== Stored items ==
..............................

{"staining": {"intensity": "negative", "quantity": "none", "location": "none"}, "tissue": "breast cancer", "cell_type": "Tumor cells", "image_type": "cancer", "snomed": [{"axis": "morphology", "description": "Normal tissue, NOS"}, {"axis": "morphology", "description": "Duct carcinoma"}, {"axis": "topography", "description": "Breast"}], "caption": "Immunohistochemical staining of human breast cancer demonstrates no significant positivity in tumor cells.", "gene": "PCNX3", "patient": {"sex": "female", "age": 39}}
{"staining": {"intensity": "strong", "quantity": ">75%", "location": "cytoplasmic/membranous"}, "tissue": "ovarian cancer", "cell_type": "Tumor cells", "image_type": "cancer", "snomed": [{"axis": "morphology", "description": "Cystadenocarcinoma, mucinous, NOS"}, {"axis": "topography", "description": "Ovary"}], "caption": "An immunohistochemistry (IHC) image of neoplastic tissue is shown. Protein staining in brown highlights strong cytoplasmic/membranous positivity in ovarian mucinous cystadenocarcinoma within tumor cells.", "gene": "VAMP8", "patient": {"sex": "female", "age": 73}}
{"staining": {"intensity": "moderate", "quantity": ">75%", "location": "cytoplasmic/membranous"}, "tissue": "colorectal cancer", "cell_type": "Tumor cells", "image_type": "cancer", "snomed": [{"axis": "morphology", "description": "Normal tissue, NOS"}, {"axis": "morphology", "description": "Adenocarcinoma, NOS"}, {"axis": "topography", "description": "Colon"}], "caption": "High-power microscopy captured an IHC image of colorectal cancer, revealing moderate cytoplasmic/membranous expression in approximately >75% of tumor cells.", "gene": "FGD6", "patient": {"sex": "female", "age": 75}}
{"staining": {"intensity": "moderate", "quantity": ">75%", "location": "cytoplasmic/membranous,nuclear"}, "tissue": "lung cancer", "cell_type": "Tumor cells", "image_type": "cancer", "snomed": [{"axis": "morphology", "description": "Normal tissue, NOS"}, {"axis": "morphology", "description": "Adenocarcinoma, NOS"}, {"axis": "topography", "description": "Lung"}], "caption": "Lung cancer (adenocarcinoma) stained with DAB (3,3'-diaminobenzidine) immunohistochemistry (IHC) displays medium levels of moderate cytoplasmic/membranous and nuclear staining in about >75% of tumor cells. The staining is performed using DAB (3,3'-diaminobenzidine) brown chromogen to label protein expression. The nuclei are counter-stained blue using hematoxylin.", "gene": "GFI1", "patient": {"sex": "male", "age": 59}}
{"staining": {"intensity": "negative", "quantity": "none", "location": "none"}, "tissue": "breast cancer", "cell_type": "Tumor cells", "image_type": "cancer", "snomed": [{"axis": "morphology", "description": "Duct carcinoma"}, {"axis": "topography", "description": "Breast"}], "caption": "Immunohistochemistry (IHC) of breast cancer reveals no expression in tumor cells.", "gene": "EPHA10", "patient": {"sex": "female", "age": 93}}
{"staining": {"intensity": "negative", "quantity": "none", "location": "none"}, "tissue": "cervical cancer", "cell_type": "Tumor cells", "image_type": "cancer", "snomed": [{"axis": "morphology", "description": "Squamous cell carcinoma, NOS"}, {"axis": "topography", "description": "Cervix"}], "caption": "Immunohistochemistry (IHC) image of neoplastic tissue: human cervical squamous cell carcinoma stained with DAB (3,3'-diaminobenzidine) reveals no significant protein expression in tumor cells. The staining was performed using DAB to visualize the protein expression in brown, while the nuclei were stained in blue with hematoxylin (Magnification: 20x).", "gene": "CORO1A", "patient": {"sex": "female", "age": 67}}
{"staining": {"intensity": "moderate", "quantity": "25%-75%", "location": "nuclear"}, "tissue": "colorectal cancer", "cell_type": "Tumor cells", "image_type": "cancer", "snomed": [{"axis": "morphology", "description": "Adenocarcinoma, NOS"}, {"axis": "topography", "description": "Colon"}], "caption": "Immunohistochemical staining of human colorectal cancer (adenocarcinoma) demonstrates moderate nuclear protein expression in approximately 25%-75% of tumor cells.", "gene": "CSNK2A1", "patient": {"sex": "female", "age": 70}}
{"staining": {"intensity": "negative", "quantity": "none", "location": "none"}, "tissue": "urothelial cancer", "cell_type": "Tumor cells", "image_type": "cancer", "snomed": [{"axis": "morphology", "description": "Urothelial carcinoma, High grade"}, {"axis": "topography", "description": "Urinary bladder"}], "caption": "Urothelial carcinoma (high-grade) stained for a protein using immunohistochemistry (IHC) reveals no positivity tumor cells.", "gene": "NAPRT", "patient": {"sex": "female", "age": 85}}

..............................

== REQUIRED WORK ==
Reproduce all entries. Keep them exact.

== COMPLETED TASK ==
{"staining": {"intensity": "negative", "quantity": "none", "location": "none"}, "tissue": "breast cancer", "cell_type": "Tumor cells", "image_type": "cancer", "snomed": [{"axis": "morphology", "description": "Normal tissue, NOS"}, {"axis": "morphology", "description": "Duct carcinoma"}, {"axis": "topography", "description": "Breast"}], "caption": "Immunohistochemical staining of human breast cancer demonstrates no significant positivity in tumor cells.", "gene": "PCNX3", "patient": {"sex": "female", "age": 39}}
{"staining": {"intensity": "strong", "quantity": ">75%", "location": "cytoplasmic/membranous"}, "tissue": "ovarian cancer", "cell_type": "Tumor cells", "image_type": "cancer", "snomed": [{"axis": "morphology", "description": "Cystadenocarcinoma, mucinous, NOS"}, {"axis": "topography", "description": "Ovary"}], "caption": "An immunohistochemistry (IHC) image of neoplastic tissue is shown. Protein staining in brown highlights strong cytoplasmic/membranous positivity in ovarian mucinous cystadenocarcinoma within tumor cells.", "gene": "VAMP8", "patient": {"sex": "female", "age": 73}}
{"staining": {"intensity": "moderate", "quantity": ">75%", "location": "cytoplasmic/membranous"}, "tissue": "colorectal cancer", "cell_type": "Tumor cells", "image_type": "cancer", "snomed": [{"axis": "morphology", "description": "Normal tissue, NOS"}, {"axis": "morphology", "description": "Adenocarcinoma, NOS"}, {"axis": "topography", "description": "Colon"}], "caption": "High-power microscopy captured an IHC image of colorectal cancer, revealing moderate cytoplasmic/membranous expression in approximately >75% of tumor cells.", "gene": "FGD6", "patient": {"sex": "female", "age": 75}}
{"staining": {"intensity": "moderate", "quantity": ">75%", "location": "cytoplasmic/membranous,nuclear"}, "tissue": "lung cancer", "cell_type": "Tumor cells", "image_type": "cancer", "snomed": [{"axis": "morphology", "description": "Normal tissue, NOS"}, {"axis": "morphology", "description": "Adenocarcinoma, NOS"}, {"axis": "topography", "description": "Lung"}], "caption": "Lung cancer (adenocarcinoma) stained with DAB (3,3'-diaminobenzidine) immunohistochemistry (IHC) displays medium levels of moderate cytoplasmic/membranous and nuclear staining in about >75% of tumor cells. The staining is performed using DAB (3,3'-diaminobenzidine) brown chromogen to label protein expression. The nuclei are counter-stained blue using hematoxylin.", "gene": "GFI1", "patient": {"sex": "male", "age": 59}}
{"staining": {"intensity": "negative", "quantity": "none", "location": "none"}, "tissue": "breast cancer", "cell_type": "Tumor cells", "image_type": "cancer", "snomed": [{"axis": "morphology", "description": "Duct carcinoma"}, {"axis": "topography", "description": "Breast"}], "caption": "Immunohistochemistry (IHC) of breast cancer reveals no expression in tumor cells.", "gene": "EPHA10", "patient": {"sex": "female", "age": 93}}
{"staining": {"intensity": "negative", "quantity": "none", "location": "none"}, "tissue": "cervical cancer", "cell_type": "Tumor cells", "image_type": "cancer", "snomed": [{"axis": "morphology", "description": "Squamous cell carcinoma, NOS"}, {"axis": "topography", "description": "Cervix"}], "caption": "Immunohistochemistry (IHC) image of neoplastic tissue: human cervical squamous cell carcinoma stained with DAB (3,3'-diaminobenzidine) reveals no significant protein expression in tumor cells. The staining was performed using DAB to visualize the protein expression in brown, while the nuclei were stained in blue with hematoxylin (Magnification: 20x).", "gene": "CORO1A", "patient": {"sex": "female", "age": 67}}
{"staining": {"intensity": "moderate", "quantity": "25%-75%", "location": "nuclear"}, "tissue": "colorectal cancer", "cell_type": "Tumor cells", "image_type": "cancer", "snomed": [{"axis": "morphology", "description": "Adenocarcinoma, NOS"}, {"axis": "topography", "description": "Colon"}], "caption": "Immunohistochemical staining of human colorectal cancer (adenocarcinoma) demonstrates moderate nuclear protein expression in approximately 25%-75% of tumor cells.", "gene": "CSNK2A1", "patient": {"sex": "female", "age": 70}}
{"staining": {"intensity": "negative", "quantity": "none", "location": "none"}, "tissue": "urothelial cancer", "cell_type": "Tumor cells", "image_type": "cancer", "snomed": [{"axis": "morphology", "description": "Urothelial carcinoma, High grade"}, {"axis": "topography", "description": "Urinary bladder"}], "caption": "Urothelial carcinoma (high-grade) stained for a protein using immunohistochemistry (IHC) reveals no positivity tumor cells.", "gene": "NAPRT", "patient": {"sex": "female", "age": 85}}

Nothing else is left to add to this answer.